WORK INSTRUCTION |
Repeat the listing below exactly. Pictures do not belong in the copy.

DATA EXCERPTS |
Segment Open
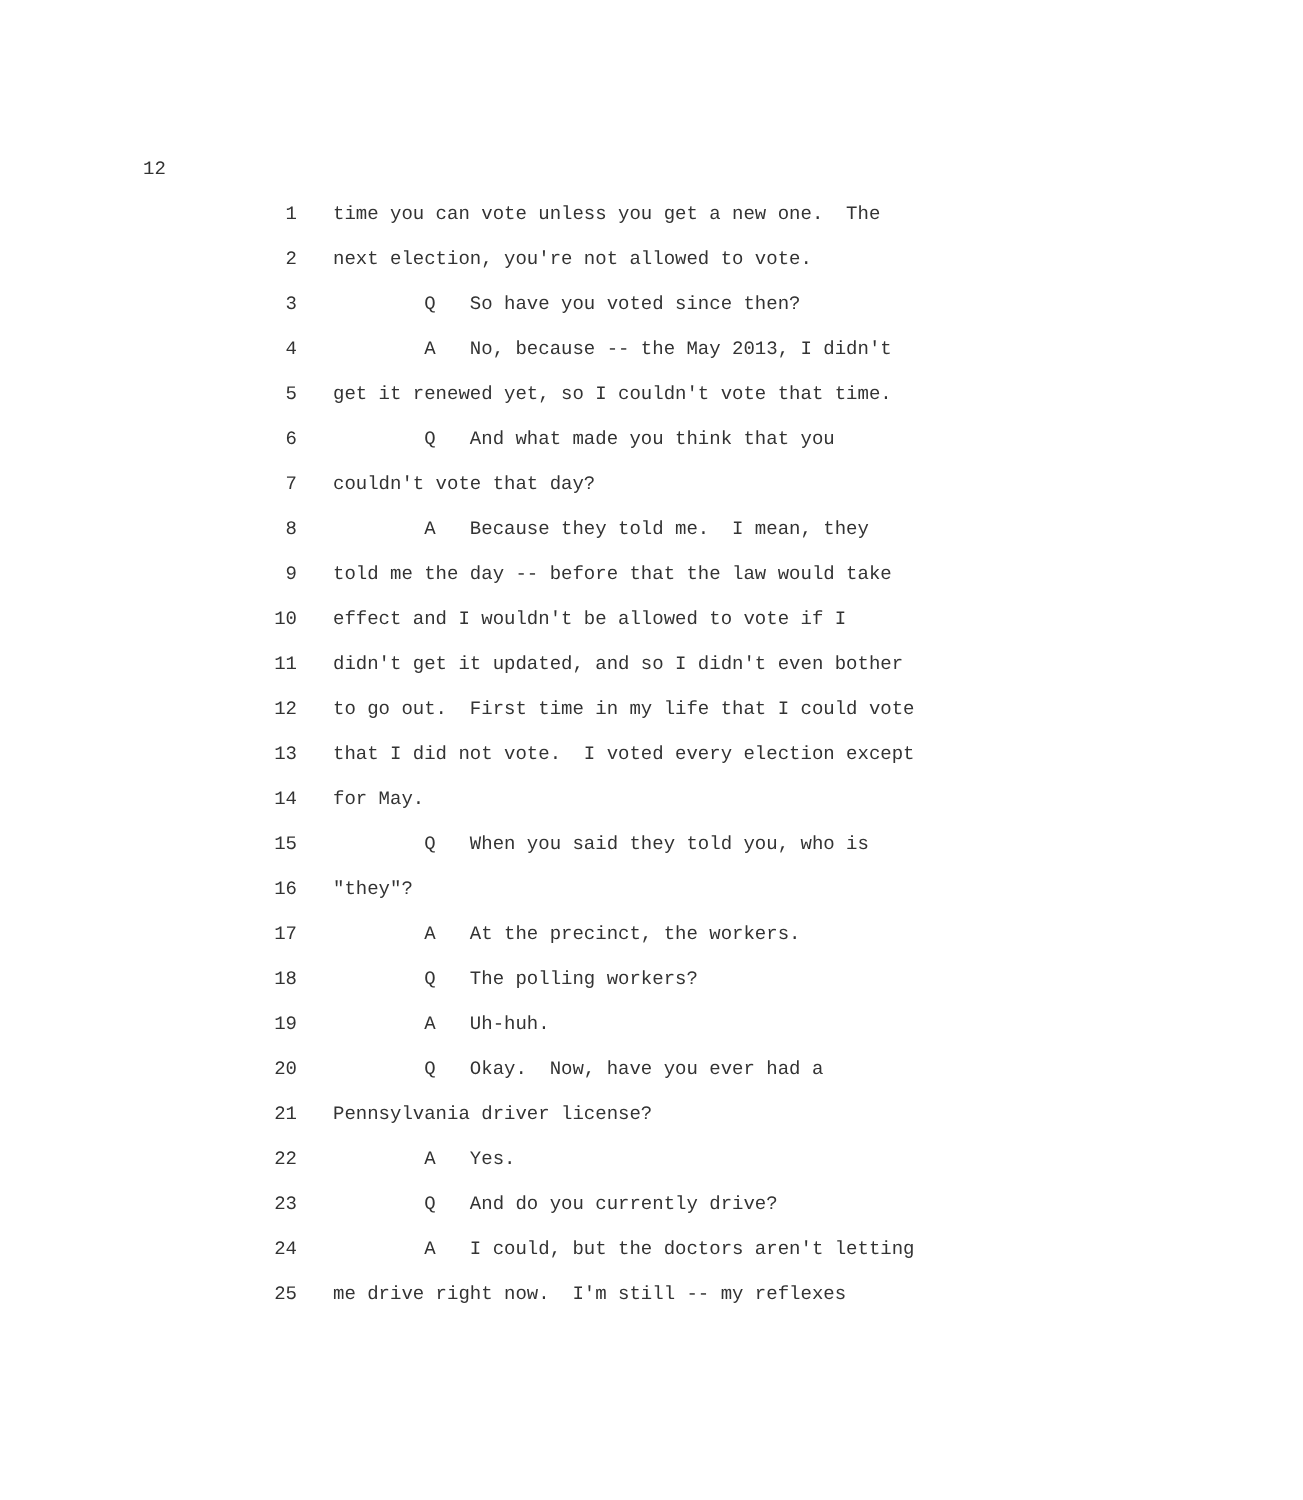12
1 time you can vote unless you get a new one. The
2 next election, you're not allowed to vote.
3 Q So have you voted since then?
4 A No, because -- the May 2013, I didn't
5 get it renewed yet, so I couldn't vote that time.
6 Q And what made you think that you
7 couldn't vote that day?
8 A Because they told me. I mean, they
9 told me the day -- before that the law would take
10 effect and I wouldn't be allowed to vote if I
11 didn't get it updated, and so I didn't even bother
12 to go out. First time in my life that I could vote
13 that I did not vote. I voted every election except
14 for May.
15 Q When you said they told you, who is
16 "they"?
17 A At the precinct, the workers.
18 Q The polling workers?
19 A Uh-huh.
20 Q Okay. Now, have you ever had a
21 Pennsylvania driver license?
22 A Yes.
23 Q And do you currently drive?
24 A I could, but the doctors aren't letting
25 me drive right now. I'm still -- my reflexes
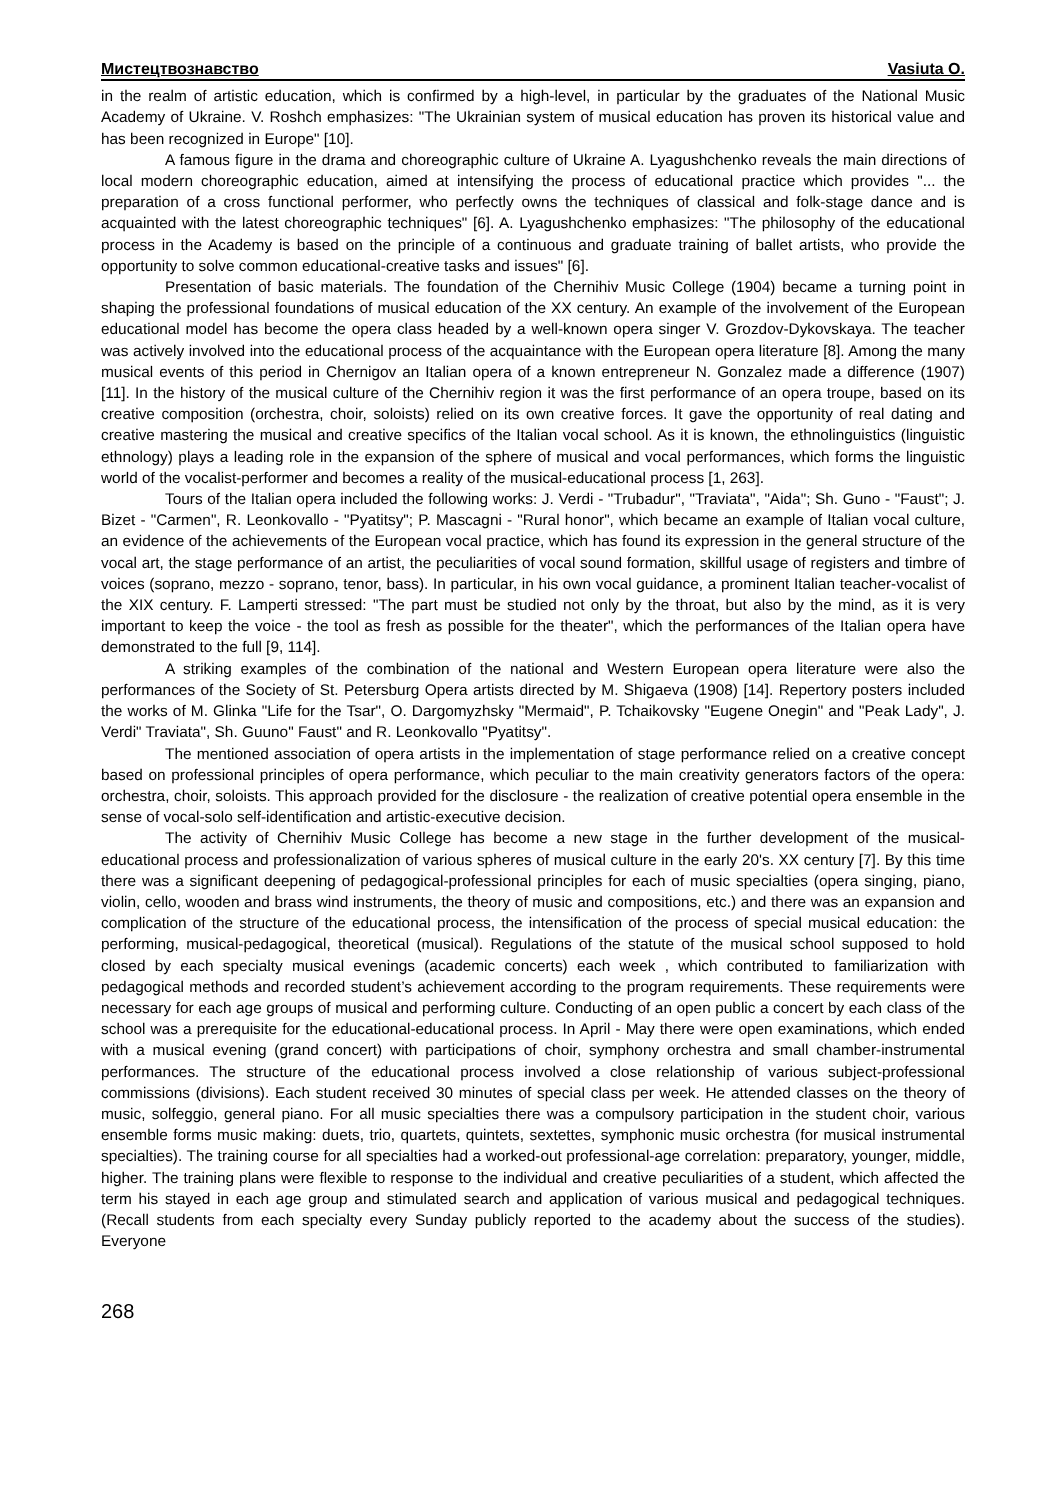Мистецтвознавство Vasiuta O.
in the realm of artistic education, which is confirmed by a high-level, in particular by the graduates of the National Music Academy of Ukraine. V. Roshch emphasizes: "The Ukrainian system of musical education has proven its historical value and has been recognized in Europe" [10].
A famous figure in the drama and choreographic culture of Ukraine A. Lyagushchenko reveals the main directions of local modern choreographic education, aimed at intensifying the process of educational practice which provides "... the preparation of a cross functional performer, who perfectly owns the techniques of classical and folk-stage dance and is acquainted with the latest choreographic techniques" [6]. A. Lyagushchenko emphasizes: "The philosophy of the educational process in the Academy is based on the principle of a continuous and graduate training of ballet artists, who provide the opportunity to solve common educational-creative tasks and issues" [6].
Presentation of basic materials. The foundation of the Chernihiv Music College (1904) became a turning point in shaping the professional foundations of musical education of the XX century. An example of the involvement of the European educational model has become the opera class headed by a well-known opera singer V. Grozdov-Dykovskaya. The teacher was actively involved into the educational process of the acquaintance with the European opera literature [8]. Among the many musical events of this period in Chernigov an Italian opera of a known entrepreneur N. Gonzalez made a difference (1907) [11]. In the history of the musical culture of the Chernihiv region it was the first performance of an opera troupe, based on its creative composition (orchestra, choir, soloists) relied on its own creative forces. It gave the opportunity of real dating and creative mastering the musical and creative specifics of the Italian vocal school. As it is known, the ethnolinguistics (linguistic ethnology) plays a leading role in the expansion of the sphere of musical and vocal performances, which forms the linguistic world of the vocalist-performer and becomes a reality of the musical-educational process [1, 263].
Tours of the Italian opera included the following works: J. Verdi - "Trubadur", "Traviata", "Aida"; Sh. Guno - "Faust"; J. Bizet - "Carmen", R. Leonkovallo - "Pyatitsy"; P. Mascagni - "Rural honor", which became an example of Italian vocal culture, an evidence of the achievements of the European vocal practice, which has found its expression in the general structure of the vocal art, the stage performance of an artist, the peculiarities of vocal sound formation, skillful usage of registers and timbre of voices (soprano, mezzo - soprano, tenor, bass). In particular, in his own vocal guidance, a prominent Italian teacher-vocalist of the XIX century. F. Lamperti stressed: "The part must be studied not only by the throat, but also by the mind, as it is very important to keep the voice - the tool as fresh as possible for the theater", which the performances of the Italian opera have demonstrated to the full [9, 114].
A striking examples of the combination of the national and Western European opera literature were also the performances of the Society of St. Petersburg Opera artists directed by M. Shigaeva (1908) [14]. Repertory posters included the works of M. Glinka "Life for the Tsar", O. Dargomyzhsky "Mermaid", P. Tchaikovsky "Eugene Onegin" and "Peak Lady", J. Verdi" Traviata", Sh. Guuno" Faust" and R. Leonkovallo "Pyatitsy".
The mentioned association of opera artists in the implementation of stage performance relied on a creative concept based on professional principles of opera performance, which peculiar to the main creativity generators factors of the opera: orchestra, choir, soloists. This approach provided for the disclosure - the realization of creative potential opera ensemble in the sense of vocal-solo self-identification and artistic-executive decision.
The activity of Chernihiv Music College has become a new stage in the further development of the musical-educational process and professionalization of various spheres of musical culture in the early 20's. XX century [7]. By this time there was a significant deepening of pedagogical-professional principles for each of music specialties (opera singing, piano, violin, cello, wooden and brass wind instruments, the theory of music and compositions, etc.) and there was an expansion and complication of the structure of the educational process, the intensification of the process of special musical education: the performing, musical-pedagogical, theoretical (musical). Regulations of the statute of the musical school supposed to hold closed by each specialty musical evenings (academic concerts) each week , which contributed to familiarization with pedagogical methods and recorded student’s achievement according to the program requirements. These requirements were necessary for each age groups of musical and performing culture. Conducting of an open public a concert by each class of the school was a prerequisite for the educational-educational process. In April - May there were open examinations, which ended with a musical evening (grand concert) with participations of choir, symphony orchestra and small chamber-instrumental performances. The structure of the educational process involved a close relationship of various subject-professional commissions (divisions). Each student received 30 minutes of special class per week. He attended classes on the theory of music, solfeggio, general piano. For all music specialties there was a compulsory participation in the student choir, various ensemble forms music making: duets, trio, quartets, quintets, sextettes, symphonic music orchestra (for musical instrumental specialties). The training course for all specialties had a worked-out professional-age correlation: preparatory, younger, middle, higher. The training plans were flexible to response to the individual and creative peculiarities of a student, which affected the term his stayed in each age group and stimulated search and application of various musical and pedagogical techniques. (Recall students from each specialty every Sunday publicly reported to the academy about the success of the studies). Everyone
268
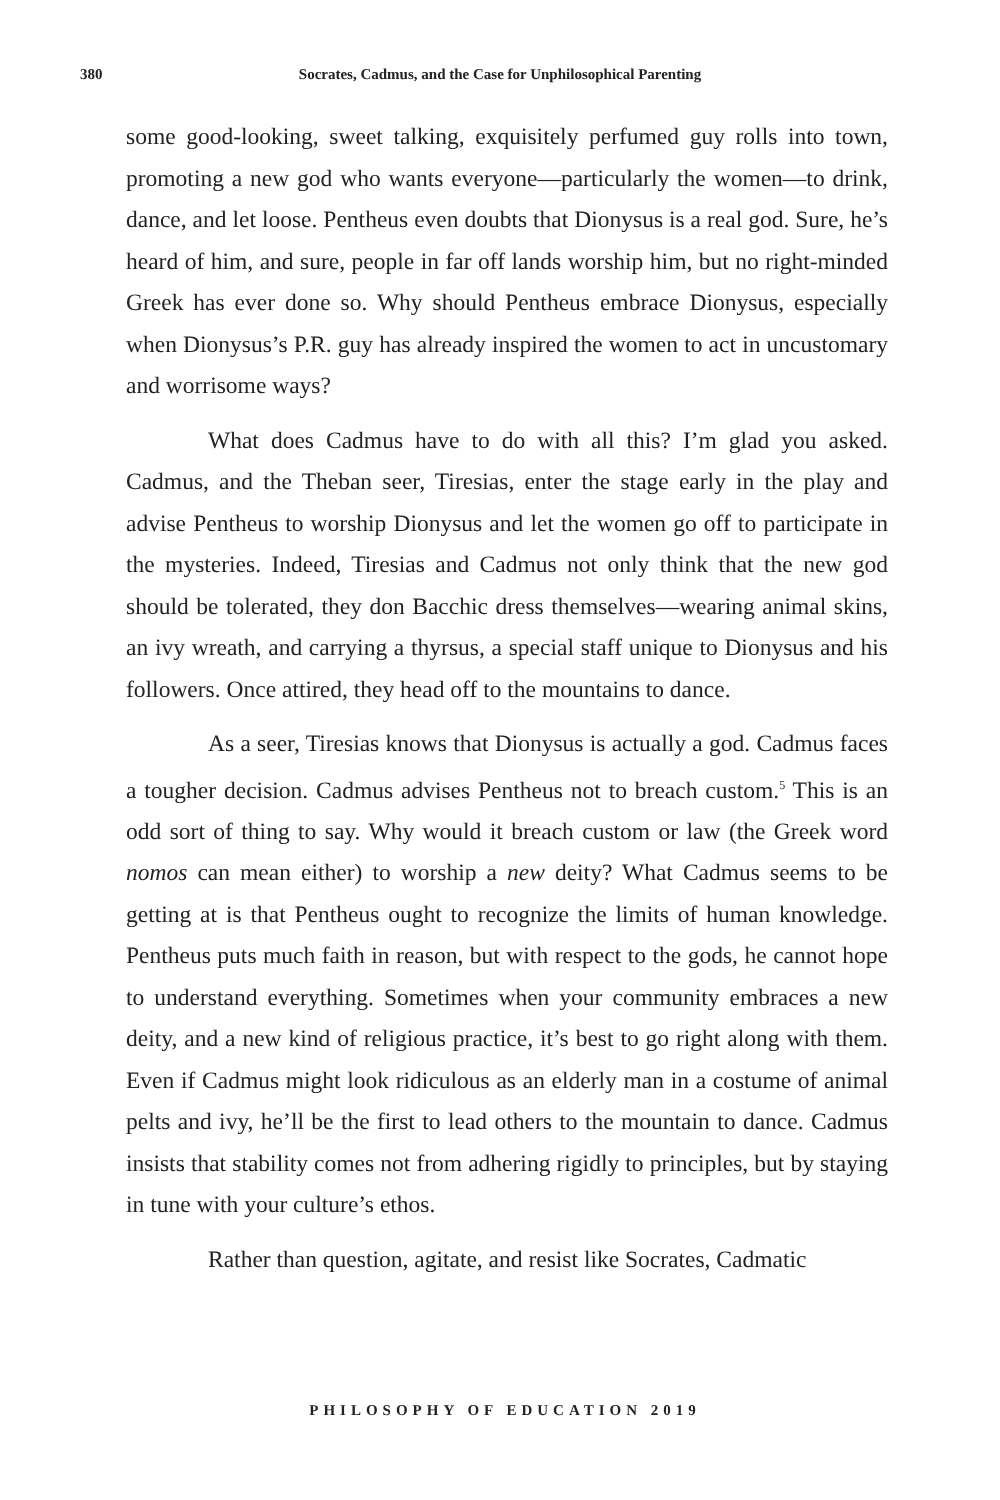380 Socrates, Cadmus, and the Case for Unphilosophical Parenting
some good-looking, sweet talking, exquisitely perfumed guy rolls into town, promoting a new god who wants everyone—particularly the women—to drink, dance, and let loose. Pentheus even doubts that Dionysus is a real god. Sure, he’s heard of him, and sure, people in far off lands worship him, but no right-minded Greek has ever done so. Why should Pentheus embrace Dionysus, especially when Dionysus’s P.R. guy has already inspired the women to act in uncustomary and worrisome ways?
What does Cadmus have to do with all this? I’m glad you asked. Cadmus, and the Theban seer, Tiresias, enter the stage early in the play and advise Pentheus to worship Dionysus and let the women go off to participate in the mysteries. Indeed, Tiresias and Cadmus not only think that the new god should be tolerated, they don Bacchic dress themselves—wearing animal skins, an ivy wreath, and carrying a thyrsus, a special staff unique to Dionysus and his followers. Once attired, they head off to the mountains to dance.
As a seer, Tiresias knows that Dionysus is actually a god. Cadmus faces a tougher decision. Cadmus advises Pentheus not to breach custom.<sup>5</sup> This is an odd sort of thing to say. Why would it breach custom or law (the Greek word nomos can mean either) to worship a new deity? What Cadmus seems to be getting at is that Pentheus ought to recognize the limits of human knowledge. Pentheus puts much faith in reason, but with respect to the gods, he cannot hope to understand everything. Sometimes when your community embraces a new deity, and a new kind of religious practice, it’s best to go right along with them. Even if Cadmus might look ridiculous as an elderly man in a costume of animal pelts and ivy, he’ll be the first to lead others to the mountain to dance. Cadmus insists that stability comes not from adhering rigidly to principles, but by staying in tune with your culture’s ethos.
Rather than question, agitate, and resist like Socrates, Cadmatic
PHILOSOPHY OF EDUCATION 2019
Segment Closed
THE ANSWER |
12
1 time you can vote unless you get a new one. The
2 next election, you're not allowed to vote.
3 Q So have you voted since then?
4 A No, because -- the May 2013, I didn't
5 get it renewed yet, so I couldn't vote that time.
6 Q And what made you think that you
7 couldn't vote that day?
8 A Because they told me. I mean, they
9 told me the day -- before that the law would take
10 effect and I wouldn't be allowed to vote if I
11 didn't get it updated, and so I didn't even bother
12 to go out. First time in my life that I could vote
13 that I did not vote. I voted every election except
14 for May.
15 Q When you said they told you, who is
16 "they"?
17 A At the precinct, the workers.
18 Q The polling workers?
19 A Uh-huh.
20 Q Okay. Now, have you ever had a
21 Pennsylvania driver license?
22 A Yes.
23 Q And do you currently drive?
24 A I could, but the doctors aren't letting
25 me drive right now. I'm still -- my reflexes
Мистецтвознавство Vasiuta O.
in the realm of artistic education, which is confirmed by a high-level, in particular by the graduates of the National Music Academy of Ukraine. V. Roshch emphasizes: "The Ukrainian system of musical education has proven its historical value and has been recognized in Europe" [10].
A famous figure in the drama and choreographic culture of Ukraine A. Lyagushchenko reveals the main directions of local modern choreographic education, aimed at intensifying the process of educational practice which provides "... the preparation of a cross functional performer, who perfectly owns the techniques of classical and folk-stage dance and is acquainted with the latest choreographic techniques" [6]. A. Lyagushchenko emphasizes: "The philosophy of the educational process in the Academy is based on the principle of a continuous and graduate training of ballet artists, who provide the opportunity to solve common educational-creative tasks and issues" [6].
Presentation of basic materials. The foundation of the Chernihiv Music College (1904) became a turning point in shaping the professional foundations of musical education of the XX century. An example of the involvement of the European educational model has become the opera class headed by a well-known opera singer V. Grozdov-Dykovskaya. The teacher was actively involved into the educational process of the acquaintance with the European opera literature [8]. Among the many musical events of this period in Chernigov an Italian opera of a known entrepreneur N. Gonzalez made a difference (1907) [11]. In the history of the musical culture of the Chernihiv region it was the first performance of an opera troupe, based on its creative composition (orchestra, choir, soloists) relied on its own creative forces. It gave the opportunity of real dating and creative mastering the musical and creative specifics of the Italian vocal school. As it is known, the ethnolinguistics (linguistic ethnology) plays a leading role in the expansion of the sphere of musical and vocal performances, which forms the linguistic world of the vocalist-performer and becomes a reality of the musical-educational process [1, 263].
Tours of the Italian opera included the following works: J. Verdi - "Trubadur", "Traviata", "Aida"; Sh. Guno - "Faust"; J. Bizet - "Carmen", R. Leonkovallo - "Pyatitsy"; P. Mascagni - "Rural honor", which became an example of Italian vocal culture, an evidence of the achievements of the European vocal practice, which has found its expression in the general structure of the vocal art, the stage performance of an artist, the peculiarities of vocal sound formation, skillful usage of registers and timbre of voices (soprano, mezzo - soprano, tenor, bass). In particular, in his own vocal guidance, a prominent Italian teacher-vocalist of the XIX century. F. Lamperti stressed: "The part must be studied not only by the throat, but also by the mind, as it is very important to keep the voice - the tool as fresh as possible for the theater", which the performances of the Italian opera have demonstrated to the full [9, 114].
A striking examples of the combination of the national and Western European opera literature were also the performances of the Society of St. Petersburg Opera artists directed by M. Shigaeva (1908) [14]. Repertory posters included the works of M. Glinka "Life for the Tsar", O. Dargomyzhsky "Mermaid", P. Tchaikovsky "Eugene Onegin" and "Peak Lady", J. Verdi" Traviata", Sh. Guuno" Faust" and R. Leonkovallo "Pyatitsy".
The mentioned association of opera artists in the implementation of stage performance relied on a creative concept based on professional principles of opera performance, which peculiar to the main creativity generators factors of the opera: orchestra, choir, soloists. This approach provided for the disclosure - the realization of creative potential opera ensemble in the sense of vocal-solo self-identification and artistic-executive decision.
The activity of Chernihiv Music College has become a new stage in the further development of the musical-educational process and professionalization of various spheres of musical culture in the early 20's. XX century [7]. By this time there was a significant deepening of pedagogical-professional principles for each of music specialties (opera singing, piano, violin, cello, wooden and brass wind instruments, the theory of music and compositions, etc.) and there was an expansion and complication of the structure of the educational process, the intensification of the process of special musical education: the performing, musical-pedagogical, theoretical (musical). Regulations of the statute of the musical school supposed to hold closed by each specialty musical evenings (academic concerts) each week , which contributed to familiarization with pedagogical methods and recorded student’s achievement according to the program requirements. These requirements were necessary for each age groups of musical and performing culture. Conducting of an open public a concert by each class of the school was a prerequisite for the educational-educational process. In April - May there were open examinations, which ended with a musical evening (grand concert) with participations of choir, symphony orchestra and small chamber-instrumental performances. The structure of the educational process involved a close relationship of various subject-professional commissions (divisions). Each student received 30 minutes of special class per week. He attended classes on the theory of music, solfeggio, general piano. For all music specialties there was a compulsory participation in the student choir, various ensemble forms music making: duets, trio, quartets, quintets, sextettes, symphonic music orchestra (for musical instrumental specialties). The training course for all specialties had a worked-out professional-age correlation: preparatory, younger, middle, higher. The training plans were flexible to response to the individual and creative peculiarities of a student, which affected the term his stayed in each age group and stimulated search and application of various musical and pedagogical techniques. (Recall students from each specialty every Sunday publicly reported to the academy about the success of the studies). Everyone
268
380 Socrates, Cadmus, and the Case for Unphilosophical Parenting
some good-looking, sweet talking, exquisitely perfumed guy rolls into town, promoting a new god who wants everyone—particularly the women—to drink, dance, and let loose. Pentheus even doubts that Dionysus is a real god. Sure, he’s heard of him, and sure, people in far off lands worship him, but no right-minded Greek has ever done so. Why should Pentheus embrace Dionysus, especially when Dionysus’s P.R. guy has already inspired the women to act in uncustomary and worrisome ways?
What does Cadmus have to do with all this? I’m glad you asked. Cadmus, and the Theban seer, Tiresias, enter the stage early in the play and advise Pentheus to worship Dionysus and let the women go off to participate in the mysteries. Indeed, Tiresias and Cadmus not only think that the new god should be tolerated, they don Bacchic dress themselves—wearing animal skins, an ivy wreath, and carrying a thyrsus, a special staff unique to Dionysus and his followers. Once attired, they head off to the mountains to dance.
As a seer, Tiresias knows that Dionysus is actually a god. Cadmus faces a tougher decision. Cadmus advises Pentheus not to breach custom.<sup>5</sup> This is an odd sort of thing to say. Why would it breach custom or law (the Greek word nomos can mean either) to worship a new deity? What Cadmus seems to be getting at is that Pentheus ought to recognize the limits of human knowledge. Pentheus puts much faith in reason, but with respect to the gods, he cannot hope to understand everything. Sometimes when your community embraces a new deity, and a new kind of religious practice, it’s best to go right along with them. Even if Cadmus might look ridiculous as an elderly man in a costume of animal pelts and ivy, he’ll be the first to lead others to the mountain to dance. Cadmus insists that stability comes not from adhering rigidly to principles, but by staying in tune with your culture’s ethos.
Rather than question, agitate, and resist like Socrates, Cadmatic
PHILOSOPHY OF EDUCATION 2019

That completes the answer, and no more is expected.